The first time you do your exposure, keep track of your anxiety level, 0-100, where 0 is no anxiety at all and 100 meant you were clawing at the ceiling. Then, every time you do your exposure, rate your anxiety level at the beginning, middle, and end of it. Keep doing that exposure until your anxiety level is half of what it was when you first started. Then, you can probably move on to a higher, scarier exposure on your fear hierarchy.

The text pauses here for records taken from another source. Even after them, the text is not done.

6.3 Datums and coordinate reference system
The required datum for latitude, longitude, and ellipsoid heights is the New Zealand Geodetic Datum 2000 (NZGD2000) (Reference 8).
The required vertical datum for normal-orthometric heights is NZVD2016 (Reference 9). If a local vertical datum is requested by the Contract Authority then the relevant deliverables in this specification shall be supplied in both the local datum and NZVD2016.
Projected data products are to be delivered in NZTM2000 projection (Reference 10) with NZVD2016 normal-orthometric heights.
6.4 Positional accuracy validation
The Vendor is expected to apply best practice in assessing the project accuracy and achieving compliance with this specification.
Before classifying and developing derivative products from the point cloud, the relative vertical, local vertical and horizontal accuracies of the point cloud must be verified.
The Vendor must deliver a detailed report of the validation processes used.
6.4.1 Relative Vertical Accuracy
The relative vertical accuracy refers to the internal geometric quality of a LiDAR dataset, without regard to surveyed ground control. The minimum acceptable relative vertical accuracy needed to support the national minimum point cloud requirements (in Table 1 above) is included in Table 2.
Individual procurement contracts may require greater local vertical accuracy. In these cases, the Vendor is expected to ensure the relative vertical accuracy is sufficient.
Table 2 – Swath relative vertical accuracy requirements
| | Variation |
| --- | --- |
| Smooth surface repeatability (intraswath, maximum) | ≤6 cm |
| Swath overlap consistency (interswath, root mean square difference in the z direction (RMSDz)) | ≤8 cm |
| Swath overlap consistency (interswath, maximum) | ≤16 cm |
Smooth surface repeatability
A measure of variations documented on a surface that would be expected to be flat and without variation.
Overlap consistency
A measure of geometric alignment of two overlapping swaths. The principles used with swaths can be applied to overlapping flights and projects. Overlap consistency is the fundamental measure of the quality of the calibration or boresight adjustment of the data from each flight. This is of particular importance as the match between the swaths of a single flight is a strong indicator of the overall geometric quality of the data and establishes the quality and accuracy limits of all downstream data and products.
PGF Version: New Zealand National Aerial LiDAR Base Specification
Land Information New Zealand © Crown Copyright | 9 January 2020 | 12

If your exposure (when you start it) is not causing you much anxiety, then chances are you have something a little off. You’ll need to talk to your therapist or think through your exposure to see if you’re hitting the nail exactly on its head. (I read a story once where the OC thought her obsession was one thing, say, worrying that she would hurt her child, but the exposures weren’t causing intense anxiety, so she and her therapist took a closer look at it, and together they realized that her actual, larger fear was that she would never know if she would hurt her child … similar but a little different, enough that they changed her exposure to fit better.) If you have been doing your exposure for a while and the anxiety levels are dropping, then that is a good thing, my friend. That means that ERP is re-wiring your brain correctly.
Keep all your anxiety ratings in one place so that you have a visual representation of how ERP is working as you watch the anxiety levels drop. It may be a while before you start seeing a downward movement. That’s okay. Keep going. In my experience, my anxiety levels didn’t start to drop until about week ten. After that, they plummeted quickly.

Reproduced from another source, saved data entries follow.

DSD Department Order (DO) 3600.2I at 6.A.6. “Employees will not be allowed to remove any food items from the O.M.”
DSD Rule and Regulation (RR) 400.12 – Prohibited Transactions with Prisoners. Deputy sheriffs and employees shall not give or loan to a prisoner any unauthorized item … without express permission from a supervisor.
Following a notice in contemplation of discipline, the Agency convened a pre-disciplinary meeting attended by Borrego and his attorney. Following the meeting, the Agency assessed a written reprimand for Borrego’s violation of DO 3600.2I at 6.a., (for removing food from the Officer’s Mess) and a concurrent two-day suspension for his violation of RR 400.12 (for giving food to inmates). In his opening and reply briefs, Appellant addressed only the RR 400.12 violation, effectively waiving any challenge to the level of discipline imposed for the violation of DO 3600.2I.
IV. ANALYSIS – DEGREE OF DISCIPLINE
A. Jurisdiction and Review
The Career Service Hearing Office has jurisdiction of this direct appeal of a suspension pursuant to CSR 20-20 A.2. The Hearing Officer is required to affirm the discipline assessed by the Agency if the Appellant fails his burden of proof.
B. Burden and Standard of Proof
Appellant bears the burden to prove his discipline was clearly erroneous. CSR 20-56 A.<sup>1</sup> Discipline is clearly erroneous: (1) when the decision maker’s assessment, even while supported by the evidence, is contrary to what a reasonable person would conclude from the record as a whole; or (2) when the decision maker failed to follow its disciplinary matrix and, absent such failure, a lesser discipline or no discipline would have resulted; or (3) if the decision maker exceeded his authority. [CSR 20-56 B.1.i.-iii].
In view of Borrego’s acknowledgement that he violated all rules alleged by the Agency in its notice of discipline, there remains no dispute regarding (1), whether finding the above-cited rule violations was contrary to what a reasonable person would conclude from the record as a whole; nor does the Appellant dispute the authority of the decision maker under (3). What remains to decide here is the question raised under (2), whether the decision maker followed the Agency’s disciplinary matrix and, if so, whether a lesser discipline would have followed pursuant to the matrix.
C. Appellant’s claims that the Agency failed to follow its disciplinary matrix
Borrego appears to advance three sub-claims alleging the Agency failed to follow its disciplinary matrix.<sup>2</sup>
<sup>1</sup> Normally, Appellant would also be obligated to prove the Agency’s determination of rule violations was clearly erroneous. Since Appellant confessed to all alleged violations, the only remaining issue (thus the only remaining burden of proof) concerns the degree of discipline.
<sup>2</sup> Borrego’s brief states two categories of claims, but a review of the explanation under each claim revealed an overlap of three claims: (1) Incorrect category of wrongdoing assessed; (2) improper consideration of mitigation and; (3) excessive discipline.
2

ERP is a scary experience, so I do recommend paying the money to see a therapist IF you can afford it and IF the person is well-trained in exposure therapy. If you decide to create your own ERP experience, buy a book that will guide you, such as Stop Obsessing! by Edna Foa or Freedom from Obsessive-Compulsive Disorder by Jonathan Grayson. Talk to your friends and family ahead of time and spell out for them what your compulsions are, asking them to not aid you in these, even when it is difficult. It may be helpful for you to tell them that aiding your compulsions is akin to them being on Team OCD instead of Team You.
Many people choose to pair ERP with medication. I did.

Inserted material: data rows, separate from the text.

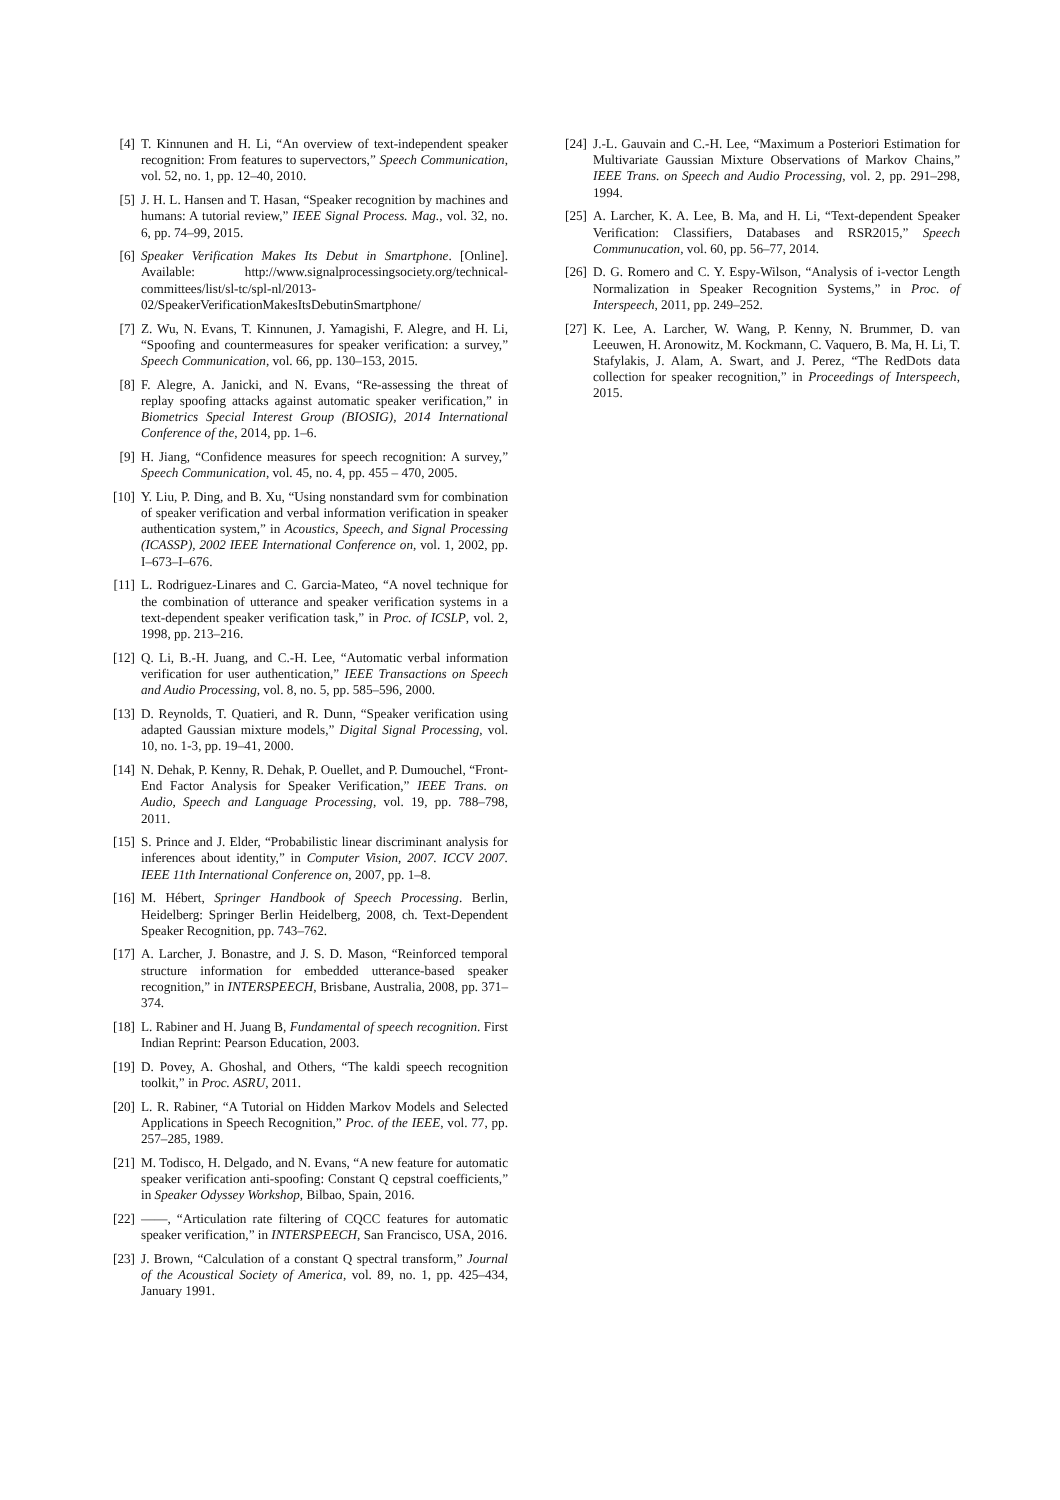[4] T. Kinnunen and H. Li, “An overview of text-independent speaker recognition: From features to supervectors,” Speech Communication, vol. 52, no. 1, pp. 12–40, 2010.
[5] J. H. L. Hansen and T. Hasan, “Speaker recognition by machines and humans: A tutorial review,” IEEE Signal Process. Mag., vol. 32, no. 6, pp. 74–99, 2015.
[6] Speaker Verification Makes Its Debut in Smartphone. [Online]. Available: http://www.signalprocessingsociety.org/technical-committees/list/sl-tc/spl-nl/2013-02/SpeakerVerificationMakesItsDebutinSmartphone/
[7] Z. Wu, N. Evans, T. Kinnunen, J. Yamagishi, F. Alegre, and H. Li, “Spoofing and countermeasures for speaker verification: a survey,” Speech Communication, vol. 66, pp. 130–153, 2015.
[8] F. Alegre, A. Janicki, and N. Evans, “Re-assessing the threat of replay spoofing attacks against automatic speaker verification,” in Biometrics Special Interest Group (BIOSIG), 2014 International Conference of the, 2014, pp. 1–6.
[9] H. Jiang, “Confidence measures for speech recognition: A survey,” Speech Communication, vol. 45, no. 4, pp. 455 – 470, 2005.
[10] Y. Liu, P. Ding, and B. Xu, “Using nonstandard svm for combination of speaker verification and verbal information verification in speaker authentication system,” in Acoustics, Speech, and Signal Processing (ICASSP), 2002 IEEE International Conference on, vol. 1, 2002, pp. I–673–I–676.
[11] L. Rodriguez-Linares and C. Garcia-Mateo, “A novel technique for the combination of utterance and speaker verification systems in a text-dependent speaker verification task,” in Proc. of ICSLP, vol. 2, 1998, pp. 213–216.
[12] Q. Li, B.-H. Juang, and C.-H. Lee, “Automatic verbal information verification for user authentication,” IEEE Transactions on Speech and Audio Processing, vol. 8, no. 5, pp. 585–596, 2000.
[13] D. Reynolds, T. Quatieri, and R. Dunn, “Speaker verification using adapted Gaussian mixture models,” Digital Signal Processing, vol. 10, no. 1-3, pp. 19–41, 2000.
[14] N. Dehak, P. Kenny, R. Dehak, P. Ouellet, and P. Dumouchel, “Front-End Factor Analysis for Speaker Verification,” IEEE Trans. on Audio, Speech and Language Processing, vol. 19, pp. 788–798, 2011.
[15] S. Prince and J. Elder, “Probabilistic linear discriminant analysis for inferences about identity,” in Computer Vision, 2007. ICCV 2007. IEEE 11th International Conference on, 2007, pp. 1–8.
[16] M. Hébert, Springer Handbook of Speech Processing. Berlin, Heidelberg: Springer Berlin Heidelberg, 2008, ch. Text-Dependent Speaker Recognition, pp. 743–762.
[17] A. Larcher, J. Bonastre, and J. S. D. Mason, “Reinforced temporal structure information for embedded utterance-based speaker recognition,” in INTERSPEECH, Brisbane, Australia, 2008, pp. 371–374.
[18] L. Rabiner and H. Juang B, Fundamental of speech recognition. First Indian Reprint: Pearson Education, 2003.
[19] D. Povey, A. Ghoshal, and Others, “The kaldi speech recognition toolkit,” in Proc. ASRU, 2011.
[20] L. R. Rabiner, “A Tutorial on Hidden Markov Models and Selected Applications in Speech Recognition,” Proc. of the IEEE, vol. 77, pp. 257–285, 1989.
[21] M. Todisco, H. Delgado, and N. Evans, “A new feature for automatic speaker verification anti-spoofing: Constant Q cepstral coefficients,” in Speaker Odyssey Workshop, Bilbao, Spain, 2016.
[22] ——, “Articulation rate filtering of CQCC features for automatic speaker verification,” in INTERSPEECH, San Francisco, USA, 2016.
[23] J. Brown, “Calculation of a constant Q spectral transform,” Journal of the Acoustical Society of America, vol. 89, no. 1, pp. 425–434, January 1991.
[24] J.-L. Gauvain and C.-H. Lee, “Maximum a Posteriori Estimation for Multivariate Gaussian Mixture Observations of Markov Chains,” IEEE Trans. on Speech and Audio Processing, vol. 2, pp. 291–298, 1994.
[25] A. Larcher, K. A. Lee, B. Ma, and H. Li, “Text-dependent Speaker Verification: Classifiers, Databases and RSR2015,” Speech Communucation, vol. 60, pp. 56–77, 2014.
[26] D. G. Romero and C. Y. Espy-Wilson, “Analysis of i-vector Length Normalization in Speaker Recognition Systems,” in Proc. of Interspeech, 2011, pp. 249–252.
[27] K. Lee, A. Larcher, W. Wang, P. Kenny, N. Brummer, D. van Leeuwen, H. Aronowitz, M. Kockmann, C. Vaquero, B. Ma, H. Li, T. Stafylakis, J. Alam, A. Swart, and J. Perez, “The RedDots data collection for speaker recognition,” in Proceedings of Interspeech, 2015.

I spent fifteen years with OCD before I was diagnosed, then another five before I began ERP. That was twenty years that OCD stole from me, so when I began ERP, I essentially knew it was my last hope, short of some supernatural miracle. You might not be mentally in that place yet, ready to put your nose to the grindstone and make it happen. You’ll know when you’re ready. Just know this: most obsessive-compulsives I talk to who have gone through ERP say their big regret is not pursuing ERP sooner. ERP is hard … but it is not (not-not-NOT) harder than living daily life with OCD.
And what is happening while you go through these exposures? I meant it when I said that your brain is being re-wired. In this therapy, the brain changes, allowing an obsessive-compulsive more room to live with uncertainty (the root of it all).
ERP gave me back my life. I am happy again, have joy again, love life. I no longer fight a daily battle with my own mind.